自衛官国民の敵だ。発言の奥にあるもの。

   

防衛省統合幕僚監部に勤務する30代の男性3等空佐が、民進党の小西洋之参院議員に「国民の敵だ」と暴言を吐いたとされる事件が起こった。これに対して、小野寺防衛大臣は報道陣に「若い隊員なので様々な思いもある」と3佐を擁護したともとれる発言をした。テレビのインタビューを聞いて、見過ごせない違和感を感じた。どうも自衛隊内部が相当に危ないようだ。この防衛省の3空佐は小西議員の国会での質問を聞いて、国民の敵発言をしたようだ。そのほかにも小西議員に対する、右翼からの嫌がらせ以前からあったようだ。もし、国会での質問に基づいて暴言を吐いたとすれば、それは自衛官として処罰されなければならない。国会での質問は免責特権がある。議論の対象とするのは当然必要なことだが、発言は発言として誰もが尊重しなければならない重さがある。気になる所は、自衛隊批判をする人間に対して、感情的な反発が、自衛隊内部に起きているというところにある。そしてそのことを、若い隊員だから無理もないと発言した小野寺防衛大臣の意識である。

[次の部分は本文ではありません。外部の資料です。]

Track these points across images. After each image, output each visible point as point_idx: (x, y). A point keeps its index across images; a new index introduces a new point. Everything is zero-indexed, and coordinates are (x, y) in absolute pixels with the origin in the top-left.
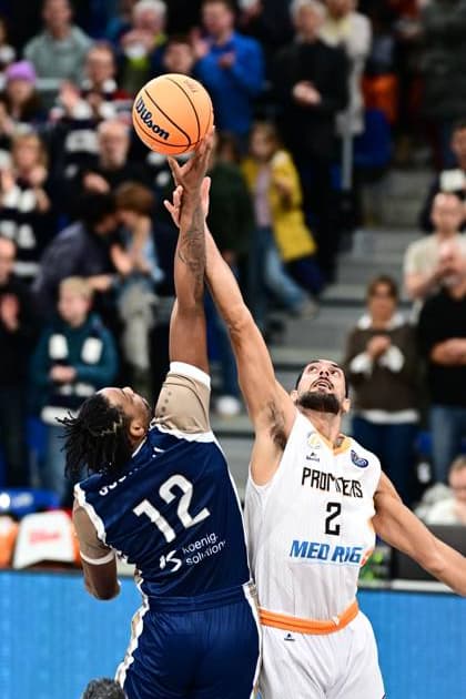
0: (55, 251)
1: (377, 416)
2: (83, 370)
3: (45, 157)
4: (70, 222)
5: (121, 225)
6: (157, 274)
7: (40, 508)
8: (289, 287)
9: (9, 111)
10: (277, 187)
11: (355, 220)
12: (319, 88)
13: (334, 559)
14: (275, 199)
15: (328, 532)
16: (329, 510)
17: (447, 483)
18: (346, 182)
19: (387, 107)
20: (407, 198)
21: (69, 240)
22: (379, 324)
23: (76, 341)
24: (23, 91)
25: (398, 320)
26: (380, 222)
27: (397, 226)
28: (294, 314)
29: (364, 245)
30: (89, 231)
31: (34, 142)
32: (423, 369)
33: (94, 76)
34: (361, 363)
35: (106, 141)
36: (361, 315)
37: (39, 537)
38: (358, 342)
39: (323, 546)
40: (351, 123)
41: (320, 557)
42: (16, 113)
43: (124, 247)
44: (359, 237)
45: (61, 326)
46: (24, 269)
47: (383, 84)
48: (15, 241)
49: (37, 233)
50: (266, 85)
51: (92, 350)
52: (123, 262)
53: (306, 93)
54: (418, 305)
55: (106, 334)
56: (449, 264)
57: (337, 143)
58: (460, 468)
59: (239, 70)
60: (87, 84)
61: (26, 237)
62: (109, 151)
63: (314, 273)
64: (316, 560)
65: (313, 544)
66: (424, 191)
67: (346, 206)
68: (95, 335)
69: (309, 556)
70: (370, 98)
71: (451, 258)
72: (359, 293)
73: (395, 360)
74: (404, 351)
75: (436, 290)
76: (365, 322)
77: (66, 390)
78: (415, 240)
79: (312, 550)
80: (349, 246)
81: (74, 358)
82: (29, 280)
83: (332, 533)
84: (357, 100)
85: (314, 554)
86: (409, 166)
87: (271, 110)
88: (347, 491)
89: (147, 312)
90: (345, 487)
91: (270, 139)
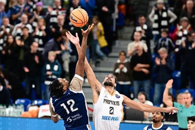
0: (48, 45)
1: (121, 83)
2: (54, 72)
3: (45, 24)
4: (51, 39)
5: (63, 39)
6: (71, 50)
7: (44, 104)
8: (101, 54)
9: (37, 13)
10: (99, 30)
11: (116, 38)
12: (108, 8)
13: (112, 120)
14: (98, 33)
15: (110, 114)
16: (110, 109)
17: (137, 98)
18: (114, 29)
19: (124, 12)
20: (128, 33)
21: (51, 43)
22: (122, 62)
23: (52, 66)
24: (40, 8)
25: (126, 61)
26: (122, 38)
27: (126, 39)
28: (102, 59)
29: (118, 44)
30: (55, 40)
31: (43, 20)
32: (132, 72)
33: (56, 5)
34: (118, 71)
35: (59, 20)
36: (117, 60)
37: (44, 111)
38: (117, 66)
39: (109, 117)
40: (115, 16)
41: (109, 119)
42: (39, 14)
43: (63, 44)
44: (117, 42)
45: (49, 62)
46: (40, 49)
47: (123, 7)
48: (38, 43)
49: (43, 41)
50: (96, 7)
51: (56, 68)
52: (63, 48)
53: (105, 9)
54: (131, 57)
55: (59, 64)
56: (137, 48)
57: (112, 20)
58: (140, 95)
59: (90, 3)
60: (55, 7)
61: (41, 42)
62: (60, 22)
63: (107, 50)
64: (108, 120)
65: (107, 117)
66: (132, 31)
67: (114, 35)
68: (57, 64)
69: (106, 119)
70: (120, 10)
71: (138, 47)
72: (117, 55)
73: (125, 70)
74: (127, 68)
75: (135, 54)
76: (119, 61)
77: (50, 77)
78: (130, 42)
79: (107, 118)
80: (115, 44)
81: (52, 69)
82: (41, 52)
83: (111, 114)
84: (117, 10)
85: (107, 119)
86: (128, 26)
87: (97, 13)
88: (115, 104)
89: (69, 59)
90: (115, 103)
91: (97, 19)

自衛隊は命を懸けて国民を守ってくれている存在だから、批判してはならないというような、認識が広がっているとしたら大問題である。自衛隊は武力を保持している存在だから、国民の厳しい監視の下に存在しなければならない。それが文民統制というものである。軍国思想を持つに至った場合。自衛隊を退職するほかない。退職をして武力を持たずに自分の軍国思想を主張すればよい。自衛官である以上は、国の政策や自衛隊を批判する国会議員に対して、一切の意見を述べてはならない。それが自衛隊法の定めである。この3等空佐の発言がどのような意味を持つかといえば、国会議員は身の危険を感ずるかもしれないという事だ。自由な国会での議論を遮るかもしれない。発言を控えるという人が出てくるかもしれない。武力を保持した公務員の発言が制限されるのは当然のことである。

このことで分かるのは、日報が隠蔽されたという自衛隊の内部の意識である。イラクの日報でも、スーダンの日報でも、現場の隊員は戦闘地域にいるという実感がある。しかし、そのことを記録することはできないという政治的な立場。それでも事実を書いた隊員はいた。ただそのことは握りつぶされた。そして、そのことを書いた隊員は今どういう立場にいるだろうか。立場が悪くなっていなければよいが。となると、自衛隊員は立場を考えて、事実を書いていないのであろう。こうした形で、自衛隊員は苦しい立場にいる。そのはけ口が小西議員に対する暴言に表れたと思われる。これは極めて危険なことだ。戦前の社会を思わせるような、危険な兆候を感じる。そして、こうした隊員が現地で、先走ったことをやりかねないという事になる。その暴挙が、戦争の引き金になる。もうそういう事があり得ないとは思えない空気を感ずる。これが、安倍氏の主張する憲法改定の背景にあるものだ。

やはり自衛隊は廃止すべきだ。日本が戦争に巻き込まれる危険は、むしろ自衛隊が存在することによるのかもしれない。自衛隊がないと、中国が攻めてくる。自衛隊がいると、戦争を起こしかねない。今の日本の状況はどちらの可能性が高いかである。そういうところまで自衛隊の内部は来ている可能性が見えた。文民統制どころではないのだ。自衛隊の中には、ヘイトスピーチをするような人間がかなり存在するとしなければならない。そう出なければ、小野寺氏が若い隊員だから、いろいろの考えを持つのも無理はない、などという意見は出て来るはずがない。小野寺氏がとんでもない発言だ、許すことができないと明確に言えなかったという問題である。小野寺氏自身も小西議員を国民の敵だと内心考えている可能性はないのか。